Renata Pinheiro dirige atrizes; em primeiro plano, Maeve Jinkings (foto: Toinho Melcop)

Em conversa com a Folha, Renata diz que seu filme não trata somente do brega, mas das dificuldades e sucessos dos artistas da periferia, o que percebeu ao viajar com uma ban­da no interior paraense. “São pessoas que trabalham em um showbizz precário, periférico, feito de sonhos e decep­ções. A linguagem do musical surge quando o filme entra no mundo subjetivo de Chelly (Nash Laila, de “Deserto Feliz”), dançarina novata que deseja virar cantora”.

Natural do Pará, Maeve tem referências suficientes para encarnar a personagem.

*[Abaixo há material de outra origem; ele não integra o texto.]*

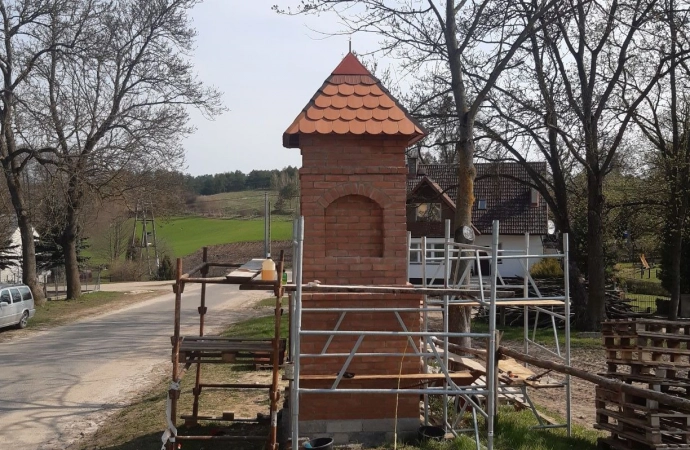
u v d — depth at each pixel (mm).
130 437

Rosto cada vez mais presente em filmes pernambucanos (“O som ao redor”, de Kleber Mendonça Filho, e “Boa Sorte, Meu Amor”, de Daniel Aragão, são apenas os primeiros), em “Amor Plástico e Barulho” ela surge bem diferente do usual, com maquiagem pesada, vestido curto e tamancos de oncinha (o figurino é de Joana Gatis). Eis Jaqueline, líder da banda fictícia Amor com Veneno, inspiração maior de Chelly. Também no elenco está o diretor e ator mineiro Leo Pyrata, no papel de um DJ.

Renata afirma que não procura fazer juízo de valor e que busca com seu longa um meio termo entre o filme de arte e de apelo popular. “Gosto do brega porque ele estimula a sexualidade livre e busca uma sensualidade romântica no caos, contrariando as imposições de mercado”. Por sua vez, Sérgio vê semelhanças entre o brega e o “do it yourself” do punk rock, de acordes restritos e situações precárias. “É um filme político, pois questiona preconceitos da dita classe pensante e por tratar de música e relações descartáveis, que em pouco tempo são jogadas fora como lixo”.

Rodado ao custo de R$ 470 mil, “Amor, Plástico e Barulho” é uma co-produção Brasil (Aro­ma Filmes) / França (Neon Produc­tions) / Argentina (Milk Wo­od), realizada com recursos obtidos via edital do Funcultura / Governo do Estado. O set bilíngue é visto por Sérgio como a possibilidade de dialogar com outras cinematografias, além de abrir espaço para a circulação do filme em outros países.